== Instructions for the task ==
Below are lines of data, and only some are wanted. Please repeat exactly those from the line that has "information about you to those" through the line that has "infrastructure".

== Data for processing ==

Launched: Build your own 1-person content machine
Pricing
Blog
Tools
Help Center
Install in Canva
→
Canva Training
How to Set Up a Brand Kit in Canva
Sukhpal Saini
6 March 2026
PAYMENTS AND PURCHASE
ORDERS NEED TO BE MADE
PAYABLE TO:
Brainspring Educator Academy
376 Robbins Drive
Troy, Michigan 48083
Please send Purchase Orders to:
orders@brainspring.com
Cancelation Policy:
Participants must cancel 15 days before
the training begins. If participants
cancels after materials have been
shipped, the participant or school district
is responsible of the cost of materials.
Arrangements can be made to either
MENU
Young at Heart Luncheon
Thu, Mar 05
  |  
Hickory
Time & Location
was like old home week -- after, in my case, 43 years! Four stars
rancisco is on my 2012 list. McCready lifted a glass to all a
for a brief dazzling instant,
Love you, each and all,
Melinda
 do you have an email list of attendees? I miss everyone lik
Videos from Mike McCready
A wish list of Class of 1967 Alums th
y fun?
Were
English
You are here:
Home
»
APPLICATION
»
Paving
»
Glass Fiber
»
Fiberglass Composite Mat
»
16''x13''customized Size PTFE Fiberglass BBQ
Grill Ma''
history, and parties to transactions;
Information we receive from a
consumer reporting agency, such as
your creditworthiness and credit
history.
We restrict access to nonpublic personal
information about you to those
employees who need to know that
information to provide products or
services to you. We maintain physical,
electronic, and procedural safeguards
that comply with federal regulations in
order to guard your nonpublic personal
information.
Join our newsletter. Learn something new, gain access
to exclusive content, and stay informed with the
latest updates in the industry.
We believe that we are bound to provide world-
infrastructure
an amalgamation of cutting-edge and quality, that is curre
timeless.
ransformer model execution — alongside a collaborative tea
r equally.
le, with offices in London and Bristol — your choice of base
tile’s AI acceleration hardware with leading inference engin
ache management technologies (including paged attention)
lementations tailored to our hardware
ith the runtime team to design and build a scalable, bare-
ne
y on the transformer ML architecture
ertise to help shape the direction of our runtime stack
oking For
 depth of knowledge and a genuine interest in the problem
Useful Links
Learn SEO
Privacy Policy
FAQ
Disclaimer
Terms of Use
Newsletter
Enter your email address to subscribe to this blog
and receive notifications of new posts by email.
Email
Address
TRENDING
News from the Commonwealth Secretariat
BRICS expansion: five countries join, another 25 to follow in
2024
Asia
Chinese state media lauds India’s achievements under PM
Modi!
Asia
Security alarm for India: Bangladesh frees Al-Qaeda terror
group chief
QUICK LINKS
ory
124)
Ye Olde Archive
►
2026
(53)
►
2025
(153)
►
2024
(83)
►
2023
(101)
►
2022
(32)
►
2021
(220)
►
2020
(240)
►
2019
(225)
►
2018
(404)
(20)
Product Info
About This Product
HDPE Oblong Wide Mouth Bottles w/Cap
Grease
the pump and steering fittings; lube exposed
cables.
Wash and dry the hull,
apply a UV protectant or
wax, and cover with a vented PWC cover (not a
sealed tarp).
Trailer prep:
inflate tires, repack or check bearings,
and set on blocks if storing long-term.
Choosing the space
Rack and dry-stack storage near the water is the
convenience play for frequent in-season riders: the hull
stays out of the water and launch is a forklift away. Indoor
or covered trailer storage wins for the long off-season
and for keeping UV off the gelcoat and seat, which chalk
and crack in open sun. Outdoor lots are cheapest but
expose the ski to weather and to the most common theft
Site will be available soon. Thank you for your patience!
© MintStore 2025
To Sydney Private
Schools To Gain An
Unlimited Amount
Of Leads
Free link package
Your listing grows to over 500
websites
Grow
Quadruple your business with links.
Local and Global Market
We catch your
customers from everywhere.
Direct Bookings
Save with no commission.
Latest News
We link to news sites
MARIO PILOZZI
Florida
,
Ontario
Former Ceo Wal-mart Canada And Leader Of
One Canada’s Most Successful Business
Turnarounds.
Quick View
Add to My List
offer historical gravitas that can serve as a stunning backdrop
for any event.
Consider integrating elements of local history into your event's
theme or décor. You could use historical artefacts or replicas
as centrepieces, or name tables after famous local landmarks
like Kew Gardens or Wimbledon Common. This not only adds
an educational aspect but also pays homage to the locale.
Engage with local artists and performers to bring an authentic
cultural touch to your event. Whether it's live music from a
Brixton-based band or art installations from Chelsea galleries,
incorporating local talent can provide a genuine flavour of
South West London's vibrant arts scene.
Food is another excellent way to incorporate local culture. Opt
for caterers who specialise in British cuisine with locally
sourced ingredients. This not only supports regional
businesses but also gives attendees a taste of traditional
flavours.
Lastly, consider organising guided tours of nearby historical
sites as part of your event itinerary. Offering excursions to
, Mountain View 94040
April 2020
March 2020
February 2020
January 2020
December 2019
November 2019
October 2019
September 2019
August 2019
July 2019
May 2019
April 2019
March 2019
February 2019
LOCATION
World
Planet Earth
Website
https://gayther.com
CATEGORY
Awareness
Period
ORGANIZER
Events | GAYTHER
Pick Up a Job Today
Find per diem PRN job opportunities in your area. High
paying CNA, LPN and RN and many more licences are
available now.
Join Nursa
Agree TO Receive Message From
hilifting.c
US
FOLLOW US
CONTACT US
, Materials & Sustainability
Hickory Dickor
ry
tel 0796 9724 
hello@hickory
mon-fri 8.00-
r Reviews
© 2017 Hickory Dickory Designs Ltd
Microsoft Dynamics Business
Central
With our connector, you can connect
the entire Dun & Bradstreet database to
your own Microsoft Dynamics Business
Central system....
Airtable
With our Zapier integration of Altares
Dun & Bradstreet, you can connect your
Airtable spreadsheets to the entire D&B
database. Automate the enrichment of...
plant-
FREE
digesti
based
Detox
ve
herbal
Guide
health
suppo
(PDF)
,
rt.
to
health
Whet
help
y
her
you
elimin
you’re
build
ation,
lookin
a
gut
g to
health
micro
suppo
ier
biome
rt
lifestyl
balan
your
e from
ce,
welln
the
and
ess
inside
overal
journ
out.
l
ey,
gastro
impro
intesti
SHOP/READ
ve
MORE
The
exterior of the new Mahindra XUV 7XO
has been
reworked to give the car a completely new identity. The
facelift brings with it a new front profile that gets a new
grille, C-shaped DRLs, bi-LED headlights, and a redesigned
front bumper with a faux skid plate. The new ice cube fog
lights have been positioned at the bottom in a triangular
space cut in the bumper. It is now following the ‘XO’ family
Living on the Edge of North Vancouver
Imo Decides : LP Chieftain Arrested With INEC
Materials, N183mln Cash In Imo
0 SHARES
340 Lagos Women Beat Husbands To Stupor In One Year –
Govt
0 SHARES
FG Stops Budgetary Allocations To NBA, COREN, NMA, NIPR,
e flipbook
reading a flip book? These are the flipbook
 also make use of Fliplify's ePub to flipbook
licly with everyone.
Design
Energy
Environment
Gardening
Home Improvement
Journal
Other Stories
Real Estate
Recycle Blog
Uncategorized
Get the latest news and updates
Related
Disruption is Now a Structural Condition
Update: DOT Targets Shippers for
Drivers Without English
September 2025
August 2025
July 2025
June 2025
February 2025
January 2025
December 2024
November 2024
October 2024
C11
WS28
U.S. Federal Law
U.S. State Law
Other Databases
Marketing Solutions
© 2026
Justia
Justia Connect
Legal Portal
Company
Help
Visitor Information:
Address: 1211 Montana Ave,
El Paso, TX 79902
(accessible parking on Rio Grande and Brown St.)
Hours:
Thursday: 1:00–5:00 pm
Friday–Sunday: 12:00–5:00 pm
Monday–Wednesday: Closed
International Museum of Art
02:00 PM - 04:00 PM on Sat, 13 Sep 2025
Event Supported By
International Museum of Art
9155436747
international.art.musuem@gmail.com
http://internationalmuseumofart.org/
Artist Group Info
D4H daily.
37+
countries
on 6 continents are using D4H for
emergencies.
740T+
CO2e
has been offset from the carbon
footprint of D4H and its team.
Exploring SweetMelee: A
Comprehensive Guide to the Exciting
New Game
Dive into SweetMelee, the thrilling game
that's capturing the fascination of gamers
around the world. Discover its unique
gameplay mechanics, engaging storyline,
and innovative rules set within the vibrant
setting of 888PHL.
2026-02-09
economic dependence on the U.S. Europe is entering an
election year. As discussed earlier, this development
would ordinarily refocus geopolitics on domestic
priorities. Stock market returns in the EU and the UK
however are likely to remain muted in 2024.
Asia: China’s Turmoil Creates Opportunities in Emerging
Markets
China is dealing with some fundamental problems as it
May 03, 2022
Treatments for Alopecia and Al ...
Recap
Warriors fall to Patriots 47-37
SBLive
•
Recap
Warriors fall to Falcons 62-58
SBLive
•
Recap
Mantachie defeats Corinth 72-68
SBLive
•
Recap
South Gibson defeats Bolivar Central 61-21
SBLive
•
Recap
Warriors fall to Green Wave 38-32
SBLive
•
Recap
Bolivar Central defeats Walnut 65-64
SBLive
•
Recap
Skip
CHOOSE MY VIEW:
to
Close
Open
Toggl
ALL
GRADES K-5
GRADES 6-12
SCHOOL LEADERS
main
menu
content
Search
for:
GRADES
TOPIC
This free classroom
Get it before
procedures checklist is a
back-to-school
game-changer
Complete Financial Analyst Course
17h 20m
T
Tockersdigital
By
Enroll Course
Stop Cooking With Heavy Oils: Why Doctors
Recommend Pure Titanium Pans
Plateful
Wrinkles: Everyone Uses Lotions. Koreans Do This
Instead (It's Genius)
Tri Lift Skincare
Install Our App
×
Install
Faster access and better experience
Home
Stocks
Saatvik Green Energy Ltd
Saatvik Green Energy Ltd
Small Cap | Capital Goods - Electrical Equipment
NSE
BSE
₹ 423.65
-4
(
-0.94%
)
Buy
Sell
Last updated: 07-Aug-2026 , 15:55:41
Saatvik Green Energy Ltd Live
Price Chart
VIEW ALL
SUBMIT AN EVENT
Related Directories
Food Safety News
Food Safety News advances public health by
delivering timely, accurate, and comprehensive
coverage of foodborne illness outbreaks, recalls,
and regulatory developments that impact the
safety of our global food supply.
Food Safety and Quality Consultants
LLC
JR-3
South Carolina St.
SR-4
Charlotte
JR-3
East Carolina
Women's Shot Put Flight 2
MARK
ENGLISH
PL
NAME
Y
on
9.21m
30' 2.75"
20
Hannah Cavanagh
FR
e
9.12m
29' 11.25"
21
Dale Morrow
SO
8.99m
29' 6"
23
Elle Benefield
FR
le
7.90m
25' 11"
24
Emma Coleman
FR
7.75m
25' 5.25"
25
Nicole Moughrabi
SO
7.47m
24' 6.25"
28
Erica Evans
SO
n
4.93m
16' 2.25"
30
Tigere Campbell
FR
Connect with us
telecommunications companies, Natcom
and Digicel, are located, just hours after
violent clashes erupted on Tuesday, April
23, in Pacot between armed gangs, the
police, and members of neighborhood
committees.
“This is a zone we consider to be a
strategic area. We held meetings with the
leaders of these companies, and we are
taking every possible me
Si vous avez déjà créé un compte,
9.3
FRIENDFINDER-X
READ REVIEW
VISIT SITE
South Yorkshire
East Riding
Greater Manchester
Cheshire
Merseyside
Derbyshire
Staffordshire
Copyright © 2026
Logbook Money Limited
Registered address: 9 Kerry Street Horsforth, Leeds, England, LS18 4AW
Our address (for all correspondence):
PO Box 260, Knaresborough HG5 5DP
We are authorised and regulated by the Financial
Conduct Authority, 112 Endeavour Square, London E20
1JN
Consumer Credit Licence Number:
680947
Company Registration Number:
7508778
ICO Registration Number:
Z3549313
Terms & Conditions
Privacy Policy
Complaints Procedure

== Response to the task ==
information about you to those
employees who need to know that
information to provide products or
services to you. We maintain physical,
electronic, and procedural safeguards
that comply with federal regulations in
order to guard your nonpublic personal
information.
Join our newsletter. Learn something new, gain access
to exclusive content, and stay informed with the
latest updates in the industry.
We believe that we are bound to provide world-
infrastructure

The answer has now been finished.